Unfortunately, none of you will be able to visit Betty Brown’s, which was located at the corner of Sophia Street and William Street in the Fredericksburg of my youth (mid- to late-sixties). Mrs. Brown is dead and the place has been taken over by an antique store. But, oh, the memories…
Mrs. Brown had lead a life that would have tried the patience of Job. Her husband had died during a family picnic (the Rapphannock River runs through F’urg), her twins (girl/boy) had been hit and killed by a drunk driver after they got off the school bus, and her oldest daughter had run off to find herself, thinking that the best place to look was in South America and Africa (more on this latter). Mrs. Brown was also a hunchback, about 4’6" tall at the top of her shoulder (which was damn near higher than her head).

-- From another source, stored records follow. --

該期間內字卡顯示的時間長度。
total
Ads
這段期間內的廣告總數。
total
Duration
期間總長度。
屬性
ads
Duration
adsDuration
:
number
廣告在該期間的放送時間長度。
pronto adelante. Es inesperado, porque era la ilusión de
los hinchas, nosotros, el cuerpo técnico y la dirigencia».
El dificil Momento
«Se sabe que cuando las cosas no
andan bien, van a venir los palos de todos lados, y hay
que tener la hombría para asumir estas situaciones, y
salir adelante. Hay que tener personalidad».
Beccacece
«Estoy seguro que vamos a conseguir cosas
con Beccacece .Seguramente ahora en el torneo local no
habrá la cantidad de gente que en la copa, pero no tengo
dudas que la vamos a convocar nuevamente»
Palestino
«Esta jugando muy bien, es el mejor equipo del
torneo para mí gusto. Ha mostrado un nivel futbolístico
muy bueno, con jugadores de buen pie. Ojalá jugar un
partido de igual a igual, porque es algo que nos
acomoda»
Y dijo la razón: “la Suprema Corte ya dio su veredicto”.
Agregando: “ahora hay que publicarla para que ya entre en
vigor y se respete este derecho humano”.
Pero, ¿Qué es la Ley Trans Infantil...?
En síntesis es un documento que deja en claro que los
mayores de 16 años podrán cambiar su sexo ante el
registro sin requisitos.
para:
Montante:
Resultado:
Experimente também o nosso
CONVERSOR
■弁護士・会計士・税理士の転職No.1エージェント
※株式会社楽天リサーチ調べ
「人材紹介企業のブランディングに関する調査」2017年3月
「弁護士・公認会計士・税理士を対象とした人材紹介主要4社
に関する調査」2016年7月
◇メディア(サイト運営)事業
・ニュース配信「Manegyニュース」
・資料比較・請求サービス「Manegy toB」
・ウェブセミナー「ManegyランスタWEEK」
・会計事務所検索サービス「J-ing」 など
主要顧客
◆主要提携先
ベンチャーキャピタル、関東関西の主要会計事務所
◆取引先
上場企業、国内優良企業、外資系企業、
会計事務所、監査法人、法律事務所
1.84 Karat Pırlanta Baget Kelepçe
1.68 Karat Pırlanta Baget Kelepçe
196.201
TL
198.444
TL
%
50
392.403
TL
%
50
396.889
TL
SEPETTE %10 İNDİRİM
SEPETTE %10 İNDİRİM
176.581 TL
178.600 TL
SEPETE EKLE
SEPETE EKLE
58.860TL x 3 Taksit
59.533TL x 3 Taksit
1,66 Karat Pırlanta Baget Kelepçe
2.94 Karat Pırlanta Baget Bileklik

My grandmother lived around the corner from BettyBrown’s (you had to say it fast - it was practically all one word) and went there to get Pabst Blue Ribbon beer and Pall Mall cigarettes. Mrs. Brown also sold newspapers, sodas, some groceries, fresh seafood (she cooked crabs in the summer and I’ve eaten many, many bushells that she’s pulled right off the cooker), and, word was, Mrs. Brown made book some and you could play the numbers if you were so inclined. The best thing about the place, though, was the stuff that wasn’t for sale.
Ms. Brown’s daughter had disappeared, only to show up ever now and then again after having been to some strange part of the globe or another. She always brought stuff back with her, and Mrs. Brown’s store was full of tribal art, spears, bow and arrow sets, drums, furntiure, etc. from South American and Africa. I distinctly remember a portrait of JFK that looked exactly like what JFK would have looked like had he been black and dressed like a Masai herdsman. The best things, though, were the shrunken heads and shrunken bodies that had come from Ecuador.
In a little glass case, near the back, were 5 shrunken heads and two mumified, little shrunken bodies. They were leathery looking, with straight black hair, and I remember that their mouths were sewn shut. I can still hear Mrs. Brown telling people the directions to the bathroom - “Go toward the back, turn left at the shrunken heads, an go in the first door on the left.”